• _EXERCISE AIM_
Copy each line below holding "Kontraktor".
** TASK MATERIAL follows **
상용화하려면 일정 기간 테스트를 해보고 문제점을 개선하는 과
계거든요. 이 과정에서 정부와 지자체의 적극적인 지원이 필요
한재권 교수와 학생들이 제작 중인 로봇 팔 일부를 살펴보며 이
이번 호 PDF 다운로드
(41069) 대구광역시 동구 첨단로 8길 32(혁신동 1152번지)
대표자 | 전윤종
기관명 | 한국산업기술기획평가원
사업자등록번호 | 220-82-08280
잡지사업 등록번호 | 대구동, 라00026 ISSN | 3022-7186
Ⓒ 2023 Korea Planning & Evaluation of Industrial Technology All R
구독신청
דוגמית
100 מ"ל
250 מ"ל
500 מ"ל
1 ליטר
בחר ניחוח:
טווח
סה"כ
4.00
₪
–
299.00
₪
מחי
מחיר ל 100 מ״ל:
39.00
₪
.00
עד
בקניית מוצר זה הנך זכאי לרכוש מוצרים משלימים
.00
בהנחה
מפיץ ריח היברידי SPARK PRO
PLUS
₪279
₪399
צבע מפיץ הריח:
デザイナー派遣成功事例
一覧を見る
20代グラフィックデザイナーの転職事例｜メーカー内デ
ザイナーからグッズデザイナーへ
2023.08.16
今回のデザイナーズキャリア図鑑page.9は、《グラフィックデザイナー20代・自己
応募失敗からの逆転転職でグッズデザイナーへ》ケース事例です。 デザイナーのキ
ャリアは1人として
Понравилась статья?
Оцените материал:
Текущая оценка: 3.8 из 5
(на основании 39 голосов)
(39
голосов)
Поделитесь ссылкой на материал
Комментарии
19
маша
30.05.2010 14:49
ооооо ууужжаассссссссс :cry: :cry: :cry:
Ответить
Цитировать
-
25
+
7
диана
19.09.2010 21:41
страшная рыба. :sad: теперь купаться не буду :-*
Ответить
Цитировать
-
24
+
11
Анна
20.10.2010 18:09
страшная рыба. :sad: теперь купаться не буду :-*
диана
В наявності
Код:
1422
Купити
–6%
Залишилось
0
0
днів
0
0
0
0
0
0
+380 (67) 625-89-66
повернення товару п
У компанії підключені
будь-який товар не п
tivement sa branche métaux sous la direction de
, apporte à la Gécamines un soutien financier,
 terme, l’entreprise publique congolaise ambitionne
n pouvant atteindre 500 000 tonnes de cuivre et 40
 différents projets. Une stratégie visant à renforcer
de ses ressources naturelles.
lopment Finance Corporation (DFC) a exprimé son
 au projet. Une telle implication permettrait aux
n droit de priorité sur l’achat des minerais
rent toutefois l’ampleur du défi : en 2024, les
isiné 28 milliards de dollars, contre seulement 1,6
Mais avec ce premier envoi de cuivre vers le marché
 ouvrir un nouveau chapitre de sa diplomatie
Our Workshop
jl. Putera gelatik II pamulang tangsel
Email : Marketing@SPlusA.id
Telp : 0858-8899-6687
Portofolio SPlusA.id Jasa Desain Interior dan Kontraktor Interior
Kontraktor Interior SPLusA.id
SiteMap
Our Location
** End of TASK MATERIAL **
• _SOLUTION BELOW_
Portofolio SPlusA.id Jasa Desain Interior dan Kontraktor Interior
Kontraktor Interior SPLusA.id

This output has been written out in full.